# Advice on finish for Boiled Linseed Oil on Walnut



## mrdupfx (Oct 25, 2011)

Putting the finishing touches on a new Walnut entertainment center. Used Boiled Linseed Oil. Going to use a 1/3 mix of BLO, Poly and Mineral Spirits as a finish. Any suggestions on how many coats to protect it and/or whether or not to burnish it with sandpaper or 000 steel wool? First time using this as a finish.


----------



## chemmy (Dec 13, 2011)

mrdupfx said:


> Putting the finishing touches on a new Walnut entertainment center. Used Boiled Linseed Oil. Going to use a 1/3 mix of BLO, Poly and Mineral Spirits as a finish. Any suggestions on how many coats to protect it and/or whether or not to burnish it with sandpaper or 000 steel wool? First time using this as a finish.

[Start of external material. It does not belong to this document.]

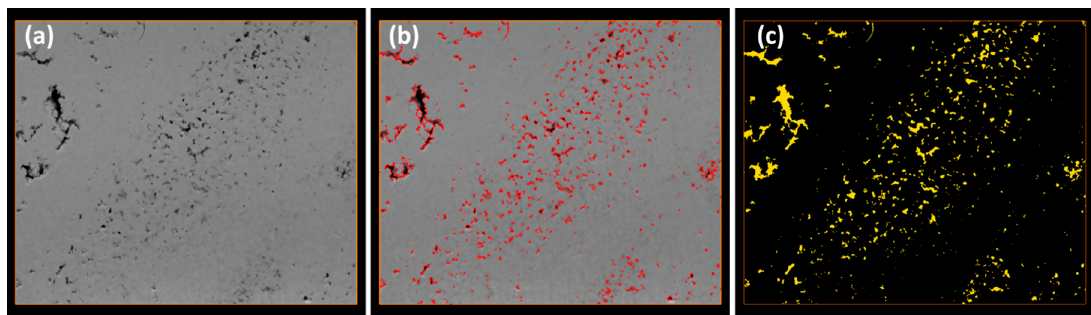
Figure 8. ( a ) Single slice image extracted from the corrected stack generated from the olivine sample; ( b ) pores are delimited at red outline; ( c ) result from segmentation of the single slice. The surface area of this slice is about 437 µm 2 .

depends on whether or not you want a close to the wood look or something that looks deeper and more built. two coats would be the minimum for me and as many as several if i wanted more depth. either way you can steel wool and wax, that's totally up to you. :yes:


----------



## Gene Howe (Feb 28, 2009)

I use at least 3 coats and finish with 0000 wax free steel wool, followed by a good waxing and buffing. Deep, lustrous finish.



mrdupfx said:


> Putting the finishing touches on a new Walnut entertainment center. Used Boiled Linseed Oil. Going to use a 1/3 mix of BLO, Poly and Mineral Spirits as a finish. Any suggestions on how many coats to protect it and/or whether or not to burnish it with sandpaper or 000 steel wool? First time using this as a finish.


----------